Una's colleague, Co Down native Catriona Campbell, lived in London for 10 years. Now managing director of The Social House, she had bought a house in London, but as she approached 30 and the prospect of starting a family loomed, she found herself hankering after a less frenetic way of life. She returned to Ireland in 2012.
Getting used to life in Dublin, a city she had never lived in before, took its time. "I'd say it took me a good two years to settle in fully," she says. "What surprised me at first was how expensive it was to rent. In some parts of the city, the rents would be similar to what you would pay in London." Now just a matter of weeks away from giving birth to her first child, she says she is very happy to have made the move. "Over the past year, especially, I've noticed lots of people returning. Dublin is a very creative city and there are plenty of intriguing start-ups looking for staff. It feels like a really good time right now."
Catriona (34) is one of a number of staff at her agency who have come back to Ireland. Another, an emigrant to Toronto, is set to join the firm later this month.
The Social House found itself in the headlines last month after running a provocative 'Irish go home' ad campaign in Canada. The idea was to drive outraged emigrants to pleaseleavecanada.com, a proxy site for Catriona's agency. There they would see that far from xenophobic Canadians, they were confronted by job offers back home.

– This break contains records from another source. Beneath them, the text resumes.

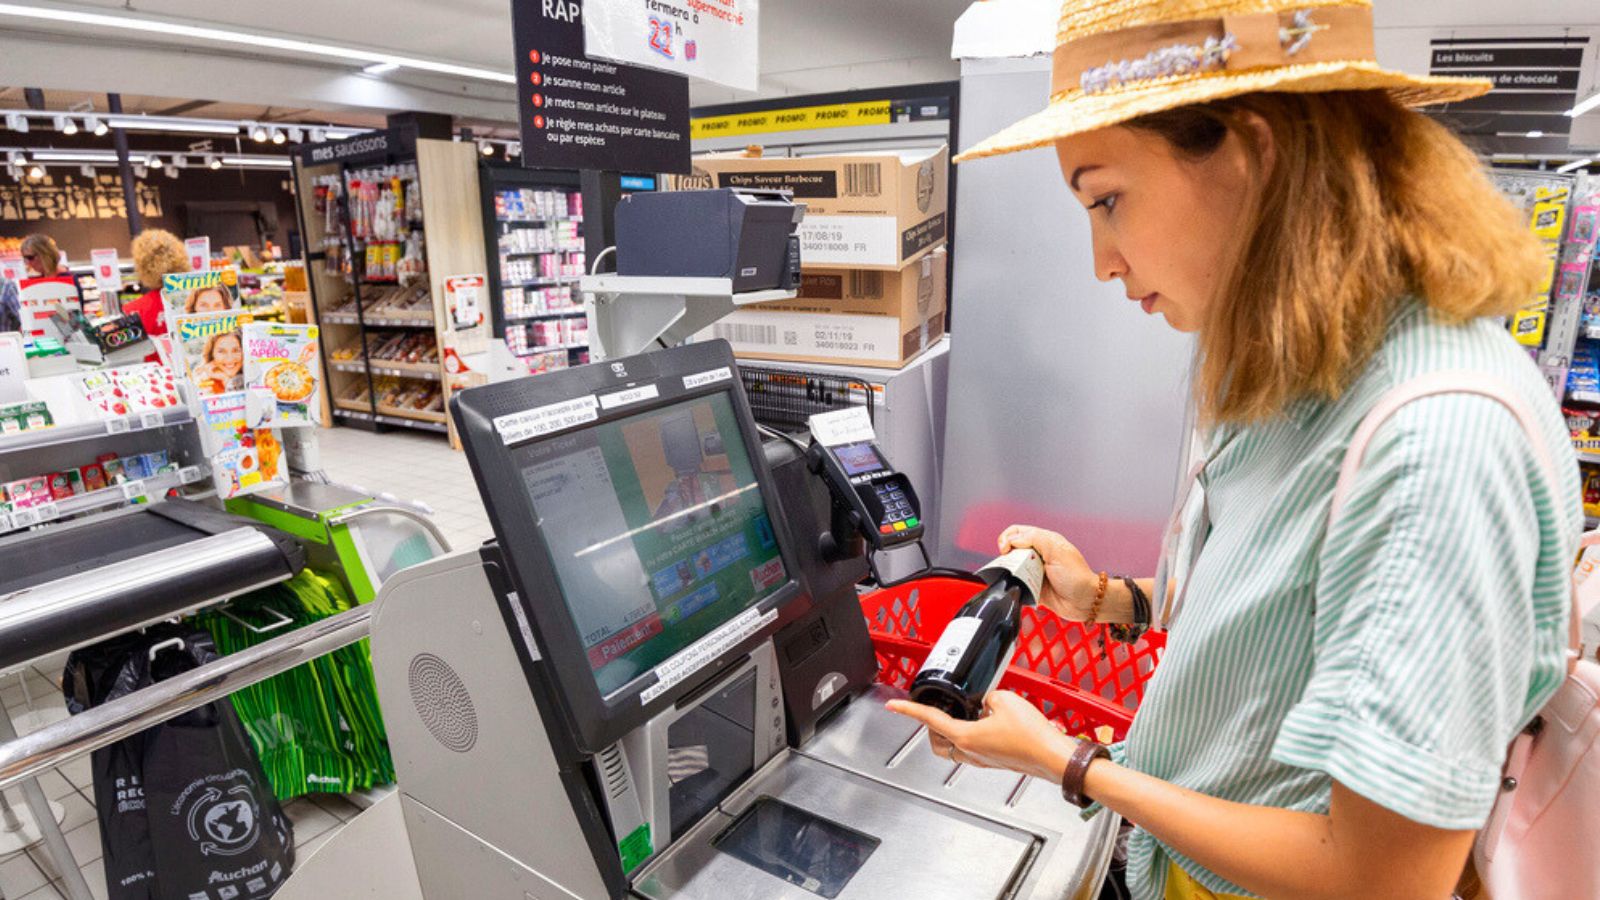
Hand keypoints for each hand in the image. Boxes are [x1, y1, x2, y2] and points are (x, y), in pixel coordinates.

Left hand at [885, 691, 1076, 783]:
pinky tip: (985, 722)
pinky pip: (973, 749)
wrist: (1054, 757)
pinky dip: (970, 735)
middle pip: (936, 741)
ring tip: (960, 714)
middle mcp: (970, 752)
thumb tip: (986, 703)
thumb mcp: (1005, 699)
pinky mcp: (996, 761)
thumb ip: (987, 697)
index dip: (910, 711)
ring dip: (950, 732)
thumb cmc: (1031, 735)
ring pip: (954, 747)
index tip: (894, 706)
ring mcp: (983, 760)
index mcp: (966, 736)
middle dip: (930, 726)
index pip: (930, 720)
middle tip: (933, 709)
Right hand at [997, 524, 1100, 619]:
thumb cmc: (1076, 576)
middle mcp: (1037, 555)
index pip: (1017, 532)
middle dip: (1007, 557)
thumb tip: (1013, 540)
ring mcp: (1034, 571)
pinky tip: (1020, 588)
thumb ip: (1035, 539)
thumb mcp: (1057, 551)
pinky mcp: (1032, 587)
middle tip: (1012, 565)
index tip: (1005, 550)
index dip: (1007, 538)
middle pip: (1011, 549)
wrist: (1085, 602)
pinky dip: (1014, 586)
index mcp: (1044, 541)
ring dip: (1011, 572)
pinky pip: (1016, 584)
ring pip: (1012, 568)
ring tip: (1018, 578)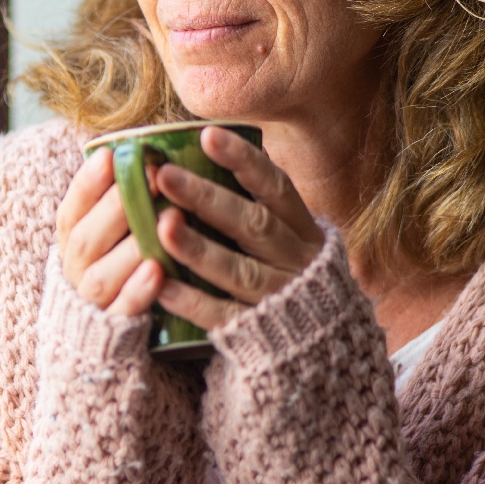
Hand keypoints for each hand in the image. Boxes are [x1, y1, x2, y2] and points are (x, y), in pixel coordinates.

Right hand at [57, 146, 165, 316]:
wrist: (104, 345)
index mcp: (72, 245)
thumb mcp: (113, 237)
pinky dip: (137, 291)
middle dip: (116, 206)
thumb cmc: (122, 271)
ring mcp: (92, 304)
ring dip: (130, 245)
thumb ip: (121, 206)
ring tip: (162, 220)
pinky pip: (122, 310)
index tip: (109, 156)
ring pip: (100, 274)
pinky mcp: (114, 330)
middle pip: (85, 239)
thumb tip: (146, 152)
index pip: (70, 211)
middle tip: (152, 176)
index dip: (86, 184)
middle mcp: (75, 273)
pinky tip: (158, 271)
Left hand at [151, 126, 324, 329]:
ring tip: (161, 225)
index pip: (276, 187)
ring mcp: (280, 298)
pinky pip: (225, 316)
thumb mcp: (288, 237)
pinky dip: (193, 302)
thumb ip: (255, 204)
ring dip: (199, 248)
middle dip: (207, 198)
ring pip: (239, 271)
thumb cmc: (288, 276)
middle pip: (253, 225)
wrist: (324, 348)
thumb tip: (205, 146)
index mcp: (303, 230)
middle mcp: (296, 260)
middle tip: (163, 174)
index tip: (206, 135)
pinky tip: (162, 286)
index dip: (244, 160)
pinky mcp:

"We got about 150 responses to it," she says, "and it was so interesting to read their stories. A lot of the people who left are really keen to come back and now that there are more opportunities here than there have been in years, the time is good."
For one unnamed expat, now living in Canada and working in the construction industry, the thought of returning to live permanently in Ireland after more than five years away is what sustains him in the bad times. "I know that some people really make emigration work for them, but I've hated it," he says. "I never wanted to leave Ireland in the first place, but my skill set meant I didn't have much choice.
"What you don't really hear about emigration is how expensive it is, how you need to buy furniture when you move into unfurnished flats, how in certain jobs you absolutely have to have a car."
He hopes to come home for good next year. "I can't wait, to be honest, and I'm already dreading the thoughts of another Canadian winter. The saving grace for me is the job - I've learnt so much. My employers treat me really well too and I can see that I'm valued.
"But none of that compensates for being away from home and there are times I miss my mother and father so much it actually hurts."